China Plans Manned Space Mission This Month
jamstar7 writes "From an Associated Press report: 'China will launch three astronauts this month to dock with an orbiting experimental module, and the crew might include its first female space traveler, a government news agency said Saturday. A rocket carrying the Shenzhou 9 spacecraft was moved to a launch pad in China's desert northwest on Saturday for the mid-June flight, the Xinhua News Agency said, citing an space program spokesman. The three-member crew will dock with and live in the Tiangong 1 orbital module launched last year, Xinhua said. The government has not said how long the mission will last.' China, who is not an ISS partner, plans to see if its Shenzhou 9/Long March 2F system can get the job done like the Dragon/Falcon9 system can. They plan on two missions this year to dock with their Tiangong 1 module, which was launched in September 2011. Their eventual plans include building a complete space station by 2020, though one of only about 60 tons, compared to the ISS's 450-ish tons."
Why did the US spend billions upon billions to go to the moon? Why did we strive so hard to beat the Soviets there?
The answer to those are the same reason the Chinese are doing it alone.
What I find most interesting is the difference between the Chinese Space Program and organizations such as the ESA, NASA, and POCKOCMOC (Russia) is the amount of secrecy. Whenever any of the other space agencies makes a manned launch, you normally hear about it years before the actual mission flies, and the crew assignment is normally announced shortly after the mission is. With China, you hear about it almost days before launch day!
Sig: I stole this sig.
It's not really that it's the Chinese Space Program being secretive, that's just China.
An expedition to Mars would need a collaborative effort, going by what it'd take to get there.
Based on what?
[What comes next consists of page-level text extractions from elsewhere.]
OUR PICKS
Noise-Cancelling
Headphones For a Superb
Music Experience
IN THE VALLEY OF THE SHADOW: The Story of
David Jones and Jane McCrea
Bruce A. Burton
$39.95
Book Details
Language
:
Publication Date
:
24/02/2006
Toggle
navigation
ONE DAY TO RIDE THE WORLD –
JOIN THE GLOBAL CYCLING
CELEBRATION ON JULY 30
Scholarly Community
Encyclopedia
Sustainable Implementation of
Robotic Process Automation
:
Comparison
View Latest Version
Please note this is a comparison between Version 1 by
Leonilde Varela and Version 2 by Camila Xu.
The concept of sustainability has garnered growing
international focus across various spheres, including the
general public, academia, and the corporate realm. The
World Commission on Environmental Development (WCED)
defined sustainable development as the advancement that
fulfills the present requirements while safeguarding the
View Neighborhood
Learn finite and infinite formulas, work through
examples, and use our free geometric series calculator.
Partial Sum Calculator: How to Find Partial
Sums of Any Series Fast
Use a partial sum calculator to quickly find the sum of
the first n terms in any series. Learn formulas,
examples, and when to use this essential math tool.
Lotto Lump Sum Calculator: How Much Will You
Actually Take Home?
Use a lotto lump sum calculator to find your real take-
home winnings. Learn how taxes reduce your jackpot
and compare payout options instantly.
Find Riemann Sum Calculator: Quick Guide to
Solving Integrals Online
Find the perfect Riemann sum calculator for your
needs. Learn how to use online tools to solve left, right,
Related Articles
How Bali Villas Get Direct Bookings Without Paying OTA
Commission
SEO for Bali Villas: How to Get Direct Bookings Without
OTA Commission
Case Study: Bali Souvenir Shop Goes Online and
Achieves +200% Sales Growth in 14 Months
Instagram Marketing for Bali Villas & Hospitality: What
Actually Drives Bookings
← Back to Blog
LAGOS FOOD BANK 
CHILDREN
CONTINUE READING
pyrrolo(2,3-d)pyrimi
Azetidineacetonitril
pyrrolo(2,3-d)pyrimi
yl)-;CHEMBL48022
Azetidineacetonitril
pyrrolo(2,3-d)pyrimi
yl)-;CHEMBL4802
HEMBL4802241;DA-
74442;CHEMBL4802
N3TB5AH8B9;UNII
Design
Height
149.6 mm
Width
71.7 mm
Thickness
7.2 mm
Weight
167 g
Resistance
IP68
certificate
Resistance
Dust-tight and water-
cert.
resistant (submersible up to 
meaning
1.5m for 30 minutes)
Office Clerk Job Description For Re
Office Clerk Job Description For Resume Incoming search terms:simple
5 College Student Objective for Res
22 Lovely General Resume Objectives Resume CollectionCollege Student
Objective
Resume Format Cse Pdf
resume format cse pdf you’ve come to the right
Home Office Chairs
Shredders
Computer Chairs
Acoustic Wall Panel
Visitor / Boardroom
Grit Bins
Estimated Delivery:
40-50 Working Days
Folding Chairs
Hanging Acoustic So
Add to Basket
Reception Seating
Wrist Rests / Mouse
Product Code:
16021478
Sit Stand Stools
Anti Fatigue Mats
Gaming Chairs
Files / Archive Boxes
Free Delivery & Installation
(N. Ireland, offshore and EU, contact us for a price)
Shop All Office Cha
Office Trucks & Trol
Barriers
Fantasy estimates from NASA? My take is that with a cheap, heavy lift launcher (such as Falcon Heavy which is claimed to be able to put 50 metric tons into LEO), we could do an indefinite series of manned missions to Mars (say one to two manned missions to Mars every two years) on what the US pays for the ISS, roughly $2 billion a year. That's a bit too ambitious for private groups (who could do a scaled-down version of this), but easily affordable by a number of government.
I think it's a little sad to think that a figurative dick-waving is what you have to do in order to get anything done, the idea that "haha, we're better than you!" urging us on instead of, "OMG, if we'd all stfu and combine resources, we could be on Mars by such-n-such a year!"
I don't really care, if "peen" is what it takes to go to Mars. Seems good enough a reason for me.